Inkomsten zijn de inkomende geldstromen, uitgaven de uitgaande geldstromen. De daadwerkelijke financiële stroom is leidend. Lasten en baten zijn inkomsten en uitgaven in een bepaald jaar. Het jaar waarop de betaling betrekking heeft bepaalt, niet de betaling zelf. Een voorbeeld van een last die geen uitgave is, is de afschrijving van een gebouw. Het gebouw is eerder neergezet en leidde in die tijd tot een uitgave. De lasten horen bij de jaren waarin het gebouw gebruikt wordt. Dit doet recht aan het feit dat het gebouw op meerdere jaren betrekking heeft en dus meerdere jaren tot last is. Een ander voorbeeld is een factuur die na 1 januari binnenkomt voor een cursus die vóór 31 december is gevolgd. De last drukt op het jaar dat de cursus is gevolgd, de betaling (de uitgave) gebeurt in het nieuwe jaar.
Reserves en voorzieningen
Reserves en voorzieningen verschillen van elkaar op het gebied van vrije besteding. Een voorziening is voor een onderliggend doel. Geld in een reserve kan de raad voor een ander doel inzetten.

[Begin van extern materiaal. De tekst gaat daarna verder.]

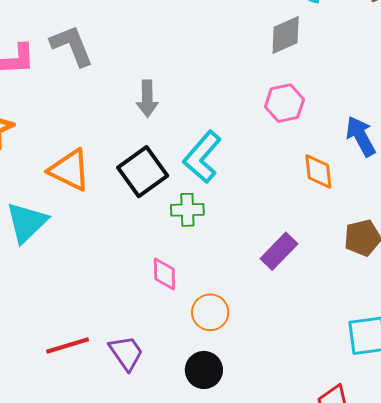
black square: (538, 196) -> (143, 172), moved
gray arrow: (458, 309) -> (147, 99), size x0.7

In principe zijn reserves vanuit bedrijfseconomisch perspectief vrij te besteden.
Er zijn algemene en bestemmingsreserves.
Een algemene reserve is een buffer om risico’s op te vangen. Voor deze risico’s is geen verzekering, bestemmingsreserve of voorziening. Daarnaast vangen algemene reserves niet structurele begrotings- en rekeningstekorten op. Deze buffer noemen we vaak weerstandsvermogen. We kunnen niet objectief vaststellen hoe hoog de buffer moet zijn. Inzicht in de verplichtingen en risico’s is belangrijk, om de minimale hoogte van de algemene reserve te bepalen.
Er zijn algemene reserves (zonder bepaald doel) en bestemmingsreserves (met een bepaald doel). De gemeenteraad stelt een reserve in, bepaalt het doel en wijzigt dit eventueel. Voor gebruik van de reserves is een raadsbesluit nodig, vanwege de besteding voor een bepaald doel.
Voorzieningen zijn onderdelen van het vermogen. Ze geven een schatting van te voorziene lasten voor risico’s en verplichtingen. De omvang en/of het tijdstip dat ze optreden zijn niet of niet helemaal aan te geven. Het doel is dus om zo goed mogelijk de omvang in te schatten van vooraf te nemen risico’s en verplichtingen. Als het risico of de verplichting zich voordoet, is er dus al rekening mee gehouden. Anders dan bij reserves zijn risico’s en verplichtingen bij voorzieningen wel in te schatten. Een voorziening moet de omvang van de verplichting of het risico hebben. Daarom moet deze regelmatig getoetst zijn aan de omvang. Om dit te goed te beoordelen is een beheersplan voor voorzieningen nodig. De besteding van een voorziening is dan niet vrij.
Belangrijkste overeenkomsten en verschillen tussen reserves en voorzieningen:
Reserves | Voorzieningen | |
---|---|---|
Instelling door: | Gemeenteraad | College/ Gemeenteraad |
Bevoegd tot dotaties: | Gemeenteraad | College/ Gemeenteraad |
Bevoegd tot onttrekkingen: | Gemeenteraad | College van B&W |
Wijziging bestemming? | Mogelijk door gemeenteraad | Niet mogelijk |
Aanwending vrij | Ja, met een raadsbesluit | Nee, alleen voor het benoemde doel |
Financieel onderbouwd | Niet nodig, wel gewenst | Ja, onderbouwing met (beheers)plannen |
Investeringen
Investeringen zijn grote uitgaven om zaken voor meerdere jaren te ontwikkelen. Het gebruiken de lasten zijn over meerdere jaren verdeeld. Deze manier van verdelen over jaren heet afschrijven.
Financiële positie/weerstandsvermogen
Het weerstandsvermogen is het verschil tussen vrij besteedbare reserves (weerstandscapaciteit) en de inschatting van de risico’s. Het weerstandsvermogen is de buffer om risico’s op te vangen, zonder aanpassing van begroting en beleid. Hoe groter het totale weerstandsvermogen, hoe beter de financiële positie.